[DATASET Boundary: Start]

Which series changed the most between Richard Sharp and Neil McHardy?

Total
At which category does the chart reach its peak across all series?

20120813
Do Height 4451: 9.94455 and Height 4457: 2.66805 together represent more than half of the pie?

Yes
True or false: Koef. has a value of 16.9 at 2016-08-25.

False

[DATASET Boundary: End]
[DATASET Boundary: Start]

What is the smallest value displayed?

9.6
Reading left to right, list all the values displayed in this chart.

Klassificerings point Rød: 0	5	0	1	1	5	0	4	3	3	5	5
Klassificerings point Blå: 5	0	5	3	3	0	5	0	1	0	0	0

[DATASET Boundary: End]

◆ WHAT YOU HAVE TO DO ◆
Show each line of the records that contains the string "chart", matching case exactly.

◆ OUTPUT FOR THIS TASK ◆
At which category does the chart reach its peak across all series?
Reading left to right, list all the values displayed in this chart.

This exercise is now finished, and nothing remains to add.